Há coisas do diabo...

                                                                                Natalie Portman

Ando há meses para deixar no porta-luvas os papéis do seguro do carro. Há tanto, tanto, tanto tempo que me convenci de que ainda não os tinha guardado e que continuavam em casa, cá pelo escritório. Por isso mesmo, quando hoje saí para o trabalho, vinda de uma noite mal dormida, daquelas em que acordo várias vezes a pensar nas coisas que me faltam fazer e a sentir pontadas de ansiedade; fui todo o caminho a pensar que qualquer dia ainda era apanhada pela polícia, que me devia deixar de brincadeiras e desafios à sorte e que à noite, assim que chegasse a casa, tratava de tudo. Fiquei preocupada, andei o dia a pensar nisso. Foi manhã e tarde de cisma sem explicação, sem motivo ou razão.

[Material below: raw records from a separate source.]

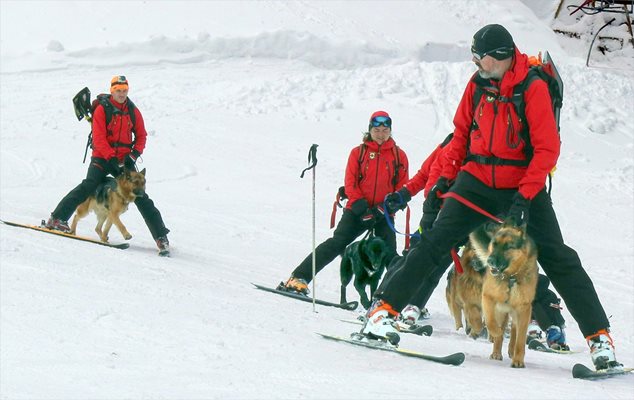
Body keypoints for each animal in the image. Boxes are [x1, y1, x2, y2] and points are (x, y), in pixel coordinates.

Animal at [472, 220, 536, 368]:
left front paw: (518, 360)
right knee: (500, 330)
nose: (490, 261)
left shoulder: (524, 309)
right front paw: (495, 333)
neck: (510, 277)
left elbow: (520, 339)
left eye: (508, 247)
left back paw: (511, 350)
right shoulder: (488, 298)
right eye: (494, 244)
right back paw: (496, 351)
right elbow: (490, 322)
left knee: (514, 330)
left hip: (516, 313)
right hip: (501, 311)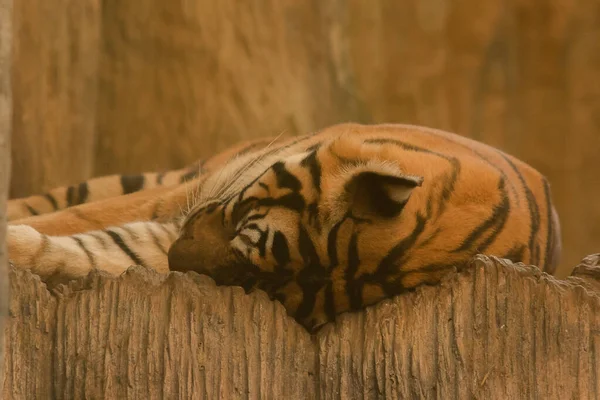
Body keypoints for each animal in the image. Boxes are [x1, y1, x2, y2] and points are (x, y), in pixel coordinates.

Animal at [5, 122, 564, 332]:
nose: (174, 264)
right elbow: (80, 219)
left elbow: (98, 248)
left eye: (252, 282)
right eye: (238, 223)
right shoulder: (185, 195)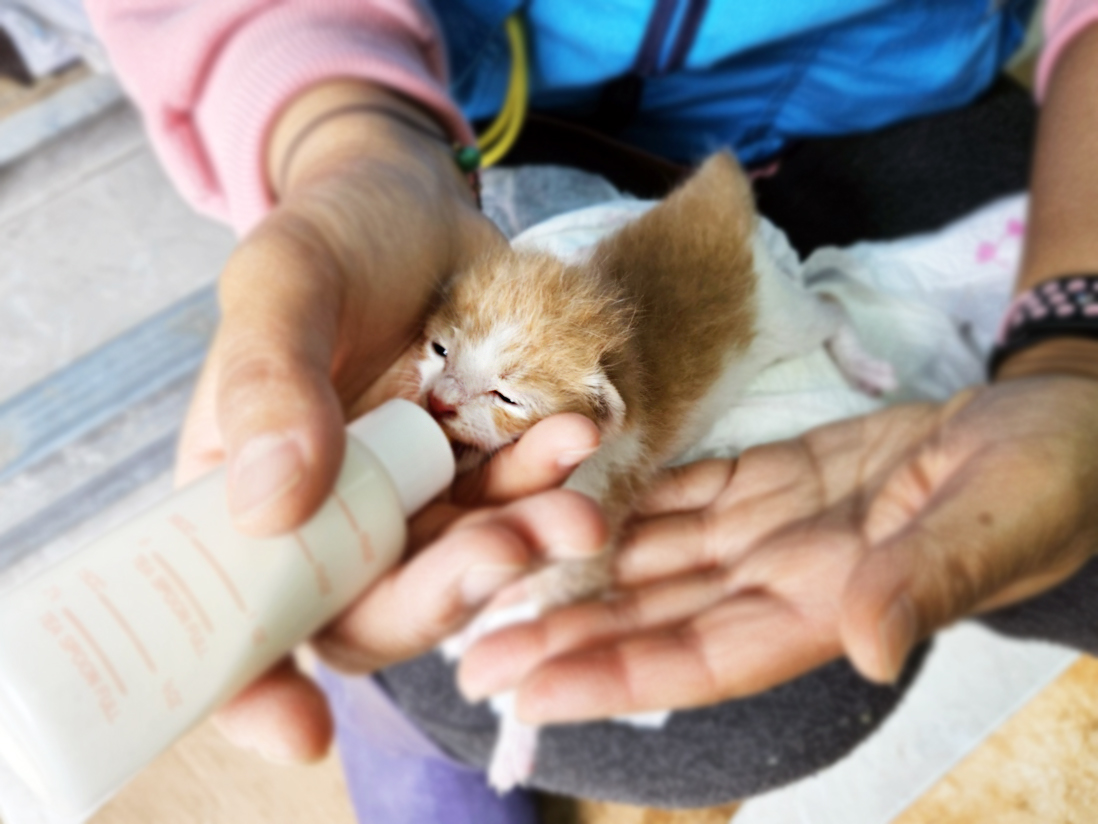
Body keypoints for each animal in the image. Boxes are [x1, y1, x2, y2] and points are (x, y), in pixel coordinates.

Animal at [412, 153, 891, 795]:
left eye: (506, 397)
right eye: (440, 349)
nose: (438, 402)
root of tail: (713, 198)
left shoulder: (592, 515)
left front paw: (513, 731)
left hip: (785, 319)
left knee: (833, 307)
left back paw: (867, 368)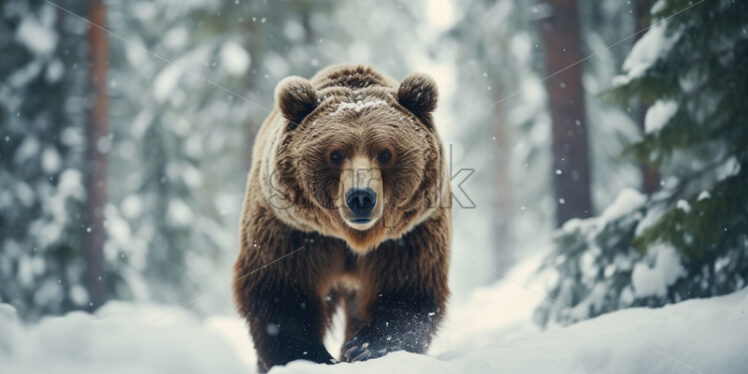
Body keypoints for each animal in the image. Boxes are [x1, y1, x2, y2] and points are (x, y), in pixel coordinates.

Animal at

Pois que assim que voltei ao estacionamento, decidida a chegar a tempo ao Mestrado e a aproveitar a última aula da cadeira, fiquei zonza, quieta e semi-parva no meio da estrada, a olhar para um lugar outrora ocupado pelo meu carro. E olhei, pensei que estivesse confusa, esquecida e baralhada - não é, de todo, algo impossível - e andei às voltas, à procura de algo que sabia que não iria encontrar. Porque hoje lembrava-me, lembrava-me perfeitamente de onde tinha deixado o carro. Dei 20 cêntimos a um homem que apontou o espaço no estacionamento, a um homem que eu nunca vira por lá, que não é zona onde costumem aparecer arrumadores a pedir moedas. Ele riu-se, eu desejei-lhe bom dia, estendi-lhe o dinheiro e não olhei mais para trás.

Talvez assim compreendam como consegui ficar minutos a fio a olhar para um espaço onde agora estava outro carro. Talvez assim se perceba que me tenham vindo perguntar se algo se passava. Só assim se pode registar o meu espanto e emoção quando voltei a ver o meu pequenino, preto, cheio de batidelas, sem um "S" no modelo e com as manias que só ele sabe ter. Ainda ontem o meu pai dizia que só se dá valor ao que já não se tem. E é bem verdade. Eu nem quis saber do que o polícia dizia, só parei para ouvir quando me atirou um papel para a mão, pediu que assinasse e me deixou ir à garagem buscar o carro. Isto tudo porque, afinal de contas, tinha os documentos todos em dia e, sem me lembrar, até já os tinha colocado no porta-luvas. De outra forma, viria para casa a pé. Não muda o desenvolvimento da história, nem foi nos moldes de operação stop que previa, mas a verdade é que passei o dia a pensar nos papéis, convicta de que algo poderia hoje acontecer. Estranho, certo?

Nota: Quando o vosso carro desaparecer, sem deixar aviso, pista ou morada de devolução, telefonem para os reboques. É certo e certinho: quase sempre estão por lá mais de cem euros à espera de vos serem cobrados.